Direction A
In the mailing-list post on forcibly delaying UFS updates, how much money is withdrawn from an ATM in the banking example?
Direction B
List every person named in the mailing-list post on forcibly delaying UFS updates.
Direction C
In the mailing-list post on forcibly delaying UFS updates, condense the paragraph beginning "Unless, of course, your system or power happens to fail" into two sentences, keeping its main facts.

Selected passage
══════════════════════════════

PATCH: Forcible delaying of UFS (soft)updates

Bill Vermillion bv at wjv.com
Sat Apr 12 11:54:06 PDT 2003


In the last exciting episode of the Jon Hamilton saga 
on Sat, Apr 12, 2003 at 12:24 , Jon Hamilton as heard to say:

> Dave Hart <davehart at davehart.com>, said on Sat Apr 12, 2003 [04:58:13 PM]:
> } Marko Zec said:
> [...]
> } > If the disk would start spinning every now and than,
> } > the whole patch would than become pointless...

> } As I feared.

> } > [...] the fact that the modified fsync() just returns 
> } > without doing anything useful doesn't mean the data will be
> } > lost - it will  simply be delayed until the next coalesced
> } > updating occurs.

> } Unless, of course, your system or power happens to fail.
> } Imagine you have a database program keeping track of banking
> } transactions.  This program uses fsync() to ensure its
> } transaction logs are committed to reliable storage before
> } indicating the transaction is completed.  Suppose the moment
> } after I withdraw $500 from an ATM, the operating system or
> } hardware fails at the bank.

══════════════════════════════

Dataset

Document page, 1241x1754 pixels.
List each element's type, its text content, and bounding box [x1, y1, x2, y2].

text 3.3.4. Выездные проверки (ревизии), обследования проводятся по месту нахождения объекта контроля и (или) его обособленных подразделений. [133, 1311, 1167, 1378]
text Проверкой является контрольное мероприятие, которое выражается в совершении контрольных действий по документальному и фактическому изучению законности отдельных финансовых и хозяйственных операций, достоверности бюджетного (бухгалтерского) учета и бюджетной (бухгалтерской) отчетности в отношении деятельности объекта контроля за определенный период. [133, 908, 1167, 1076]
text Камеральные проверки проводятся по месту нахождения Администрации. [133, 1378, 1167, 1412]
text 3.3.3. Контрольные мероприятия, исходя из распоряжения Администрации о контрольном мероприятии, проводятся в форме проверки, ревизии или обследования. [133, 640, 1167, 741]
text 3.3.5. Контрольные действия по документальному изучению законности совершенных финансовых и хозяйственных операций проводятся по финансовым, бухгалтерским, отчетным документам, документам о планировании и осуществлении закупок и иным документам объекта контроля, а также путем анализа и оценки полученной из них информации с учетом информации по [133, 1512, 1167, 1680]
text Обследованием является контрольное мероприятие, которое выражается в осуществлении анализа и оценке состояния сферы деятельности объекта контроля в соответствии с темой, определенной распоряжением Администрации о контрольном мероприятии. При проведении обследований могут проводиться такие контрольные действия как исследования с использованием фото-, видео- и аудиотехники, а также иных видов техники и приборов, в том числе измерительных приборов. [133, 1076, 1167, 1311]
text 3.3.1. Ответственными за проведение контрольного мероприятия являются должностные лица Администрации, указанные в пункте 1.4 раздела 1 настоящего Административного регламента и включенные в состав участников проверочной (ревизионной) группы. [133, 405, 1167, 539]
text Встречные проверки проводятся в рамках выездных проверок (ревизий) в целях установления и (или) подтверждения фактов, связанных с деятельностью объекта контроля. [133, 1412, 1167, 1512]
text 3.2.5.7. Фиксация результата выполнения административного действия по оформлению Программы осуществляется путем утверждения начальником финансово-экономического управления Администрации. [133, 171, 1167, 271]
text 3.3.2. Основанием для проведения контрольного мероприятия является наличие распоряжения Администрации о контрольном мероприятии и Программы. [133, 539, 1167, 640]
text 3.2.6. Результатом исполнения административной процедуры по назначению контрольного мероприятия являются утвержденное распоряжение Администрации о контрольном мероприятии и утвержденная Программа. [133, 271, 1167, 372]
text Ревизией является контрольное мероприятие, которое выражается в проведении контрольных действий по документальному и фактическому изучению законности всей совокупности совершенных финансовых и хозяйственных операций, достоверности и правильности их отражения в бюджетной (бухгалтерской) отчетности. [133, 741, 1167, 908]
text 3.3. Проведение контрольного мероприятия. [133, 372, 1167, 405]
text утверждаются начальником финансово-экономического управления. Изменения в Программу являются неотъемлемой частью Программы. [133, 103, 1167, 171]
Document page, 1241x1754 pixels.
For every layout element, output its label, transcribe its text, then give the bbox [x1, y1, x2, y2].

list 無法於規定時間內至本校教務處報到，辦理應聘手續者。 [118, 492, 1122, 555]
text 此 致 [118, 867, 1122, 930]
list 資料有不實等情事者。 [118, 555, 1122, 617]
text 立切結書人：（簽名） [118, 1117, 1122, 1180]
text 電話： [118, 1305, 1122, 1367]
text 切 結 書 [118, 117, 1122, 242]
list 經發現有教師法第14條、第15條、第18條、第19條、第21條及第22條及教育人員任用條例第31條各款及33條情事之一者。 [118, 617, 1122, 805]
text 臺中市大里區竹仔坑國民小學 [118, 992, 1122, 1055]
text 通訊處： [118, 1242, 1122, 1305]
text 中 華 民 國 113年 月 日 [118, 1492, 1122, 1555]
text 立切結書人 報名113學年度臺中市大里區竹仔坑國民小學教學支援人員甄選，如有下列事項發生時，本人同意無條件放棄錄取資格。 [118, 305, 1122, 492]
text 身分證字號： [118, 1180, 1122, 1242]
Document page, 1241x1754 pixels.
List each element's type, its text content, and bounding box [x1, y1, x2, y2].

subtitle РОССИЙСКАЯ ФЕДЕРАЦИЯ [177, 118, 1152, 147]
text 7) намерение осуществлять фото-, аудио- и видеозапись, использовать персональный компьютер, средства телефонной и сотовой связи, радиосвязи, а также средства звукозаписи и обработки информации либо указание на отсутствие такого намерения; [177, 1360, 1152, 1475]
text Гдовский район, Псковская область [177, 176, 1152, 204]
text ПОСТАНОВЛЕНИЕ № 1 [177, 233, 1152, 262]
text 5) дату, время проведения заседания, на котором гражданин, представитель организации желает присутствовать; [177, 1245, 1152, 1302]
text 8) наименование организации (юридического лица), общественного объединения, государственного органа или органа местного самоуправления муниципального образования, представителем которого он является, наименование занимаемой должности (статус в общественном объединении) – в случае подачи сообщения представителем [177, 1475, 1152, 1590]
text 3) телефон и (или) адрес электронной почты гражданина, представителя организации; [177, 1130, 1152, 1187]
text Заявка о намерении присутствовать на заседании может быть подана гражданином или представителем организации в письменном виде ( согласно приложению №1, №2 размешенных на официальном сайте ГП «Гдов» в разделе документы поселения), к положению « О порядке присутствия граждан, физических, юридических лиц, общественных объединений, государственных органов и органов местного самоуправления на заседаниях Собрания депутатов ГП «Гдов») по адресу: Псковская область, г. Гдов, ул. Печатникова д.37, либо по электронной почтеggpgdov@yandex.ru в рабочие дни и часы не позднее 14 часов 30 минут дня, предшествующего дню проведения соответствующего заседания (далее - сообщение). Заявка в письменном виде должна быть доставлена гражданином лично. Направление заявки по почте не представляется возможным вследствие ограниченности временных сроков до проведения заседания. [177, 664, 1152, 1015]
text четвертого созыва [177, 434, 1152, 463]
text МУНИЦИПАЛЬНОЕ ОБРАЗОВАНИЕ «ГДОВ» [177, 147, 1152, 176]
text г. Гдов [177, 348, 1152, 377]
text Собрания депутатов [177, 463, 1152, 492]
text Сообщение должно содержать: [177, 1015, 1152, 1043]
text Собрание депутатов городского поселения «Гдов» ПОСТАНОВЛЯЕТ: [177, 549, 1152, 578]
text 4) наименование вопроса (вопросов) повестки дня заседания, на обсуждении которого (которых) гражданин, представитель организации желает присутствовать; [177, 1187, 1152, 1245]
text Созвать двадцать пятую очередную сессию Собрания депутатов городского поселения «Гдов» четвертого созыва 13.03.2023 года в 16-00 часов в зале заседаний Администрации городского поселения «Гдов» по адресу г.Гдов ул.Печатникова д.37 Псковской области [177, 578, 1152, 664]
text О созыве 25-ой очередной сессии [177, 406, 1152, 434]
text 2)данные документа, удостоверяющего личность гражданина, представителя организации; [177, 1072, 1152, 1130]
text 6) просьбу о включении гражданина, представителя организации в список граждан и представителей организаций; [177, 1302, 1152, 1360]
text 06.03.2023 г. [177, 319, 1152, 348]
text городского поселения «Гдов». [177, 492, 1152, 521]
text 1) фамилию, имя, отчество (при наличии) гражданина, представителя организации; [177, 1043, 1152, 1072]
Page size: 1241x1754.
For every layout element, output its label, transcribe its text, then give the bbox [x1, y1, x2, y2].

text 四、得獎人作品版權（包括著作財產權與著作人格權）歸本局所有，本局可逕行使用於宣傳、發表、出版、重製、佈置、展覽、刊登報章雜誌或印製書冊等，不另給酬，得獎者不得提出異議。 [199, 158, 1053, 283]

══════════════════════════════

Task answer A
$500

Task answer B
Bill Vermillion, Jon Hamilton, Dave Hart, Marko Zec

Task answer C
Delayed data can still be lost if the system or power fails. For example, a banking database relies on fsync() to commit its transaction logs to reliable storage before marking a transaction complete, yet the bank's operating system or hardware could fail the moment after the writer withdraws $500 from an ATM.